LA CORTE SUPREMA DI CASSAZIONE

SEZIONE LAVORO

Composta dagli Ill.mi Sigg.ri Magistrati:

Dott. NAPOLETANO Giuseppe – Presidente –

Dott. TORRICIE Amelia – Consigliere –

Dott. TRIA Lucia – Consigliere –

Dott. BLASUTTO Daniela – Consigliere –

Dott. DI PAOLANTONIO Annalisa – rel. Consigliere –

ha pronunciato la seguente:

SENTENZA

sul ricorso 4981/2011 proposto da:

G.R., C.F. (OMISSIS), elettivamente domiciliato in ROMA,

VIA PRINCIPESSA CLOTILDE 2, presso lo studio dell’avvocato ANGELO

CLARIZIA, rappresentato e difese dagli avvocati SALVATORE PRTSCO,

RAFFAELE PIONATARO, giusta delega in atti;

– ricorrente –

contro

COMUNE DI POMPEI, P.I. (OMISSIS), in persona del Sindaco pro tempore,

elettivamente domiciliato in ROMA, VIA DELLA GIULIANA 35, presso lo

studio dell’avvocato TIZIANA APUZZO, rappresentato e difeso

dall’avvocato ANTONIO FESTINO, giusta delega in atti;

– controricorrente –

avverso la sentenza n. 201.6/2010 della CORTE D’APPELLO di NAPOLI,

depositata il 29/03/2010 r.g.n. 8198/2010;

udita la relazione della causa svolta nella pubblica udienza del

28/04/2016 dal Consigliere Dott. ANNALISA DI PAOLANTONIO;

udito il P.M., in persona de: Sostituto Procuratore Generale Dott.

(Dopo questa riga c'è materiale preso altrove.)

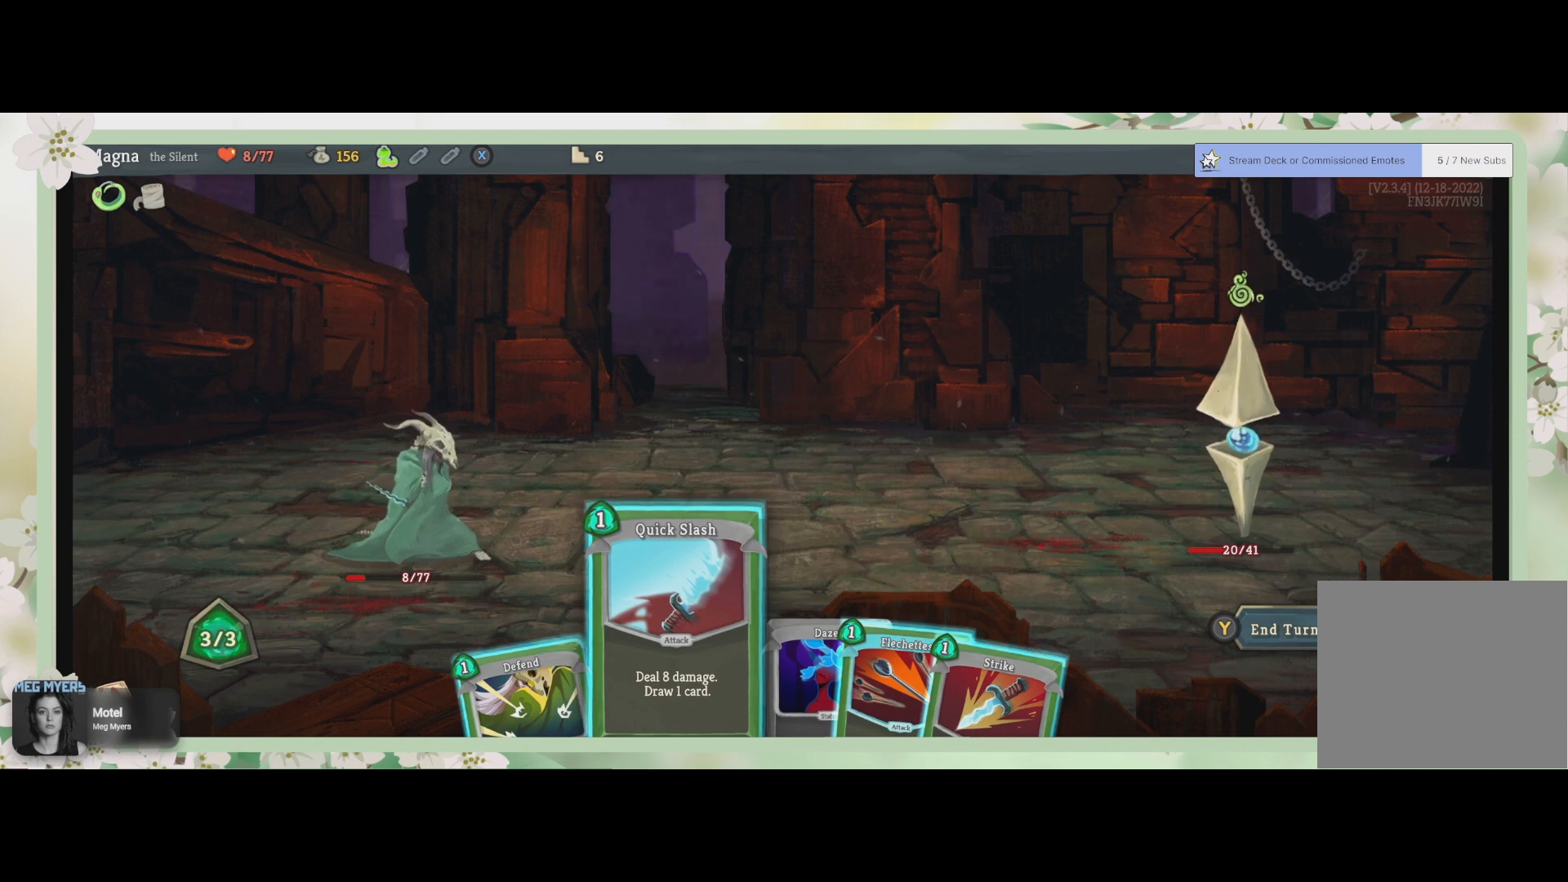
{"buttons": [], "left_stick": "center", "right_stick": "center", "events": [[233, "DPAD_LEFT", "down"], [333, "DPAD_LEFT", "up"]]}
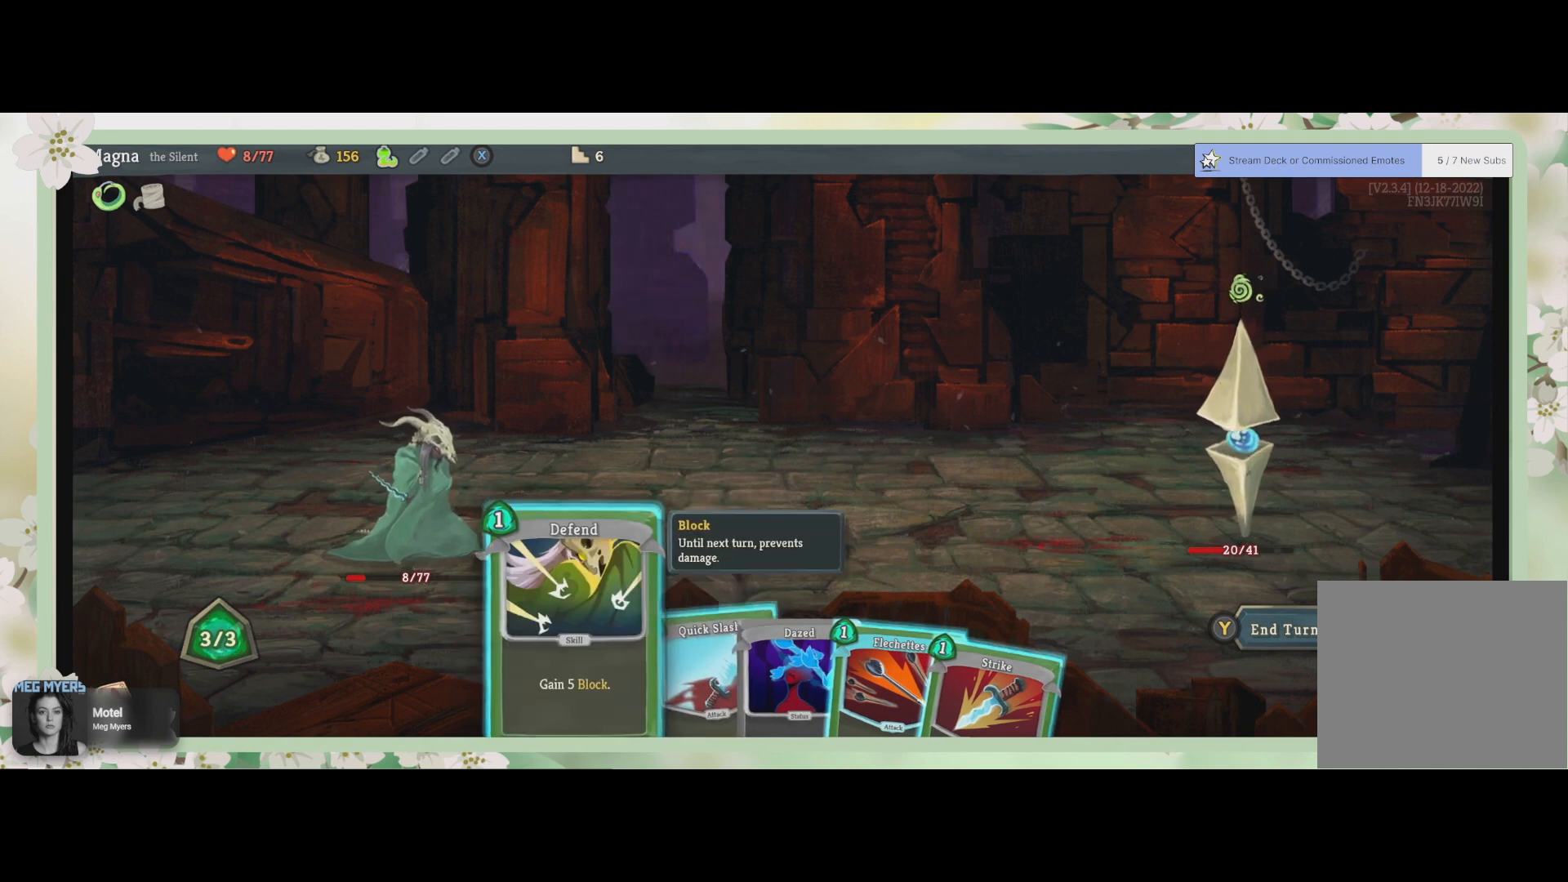
{"buttons": [], "left_stick": "center", "right_stick": "center", "events": []}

FUZIO Riccardo, che ha concluso per il rigetto del ricorso.

Fatto

SVOLGIMENTO DEL PROCESSO

1 – La Corte di Appello di Napoli ha respinto il gravame proposto da G.R. avverso la sentenza del Tribunale di Torre Annunziata con la quale era stata rigettata la domanda volta ad ottenere la condanna del Comune di Pompei al pagamento della retribuzione di posizione (parte variabile) e della retribuzione di risultato maturate nel biennio 2000/2001.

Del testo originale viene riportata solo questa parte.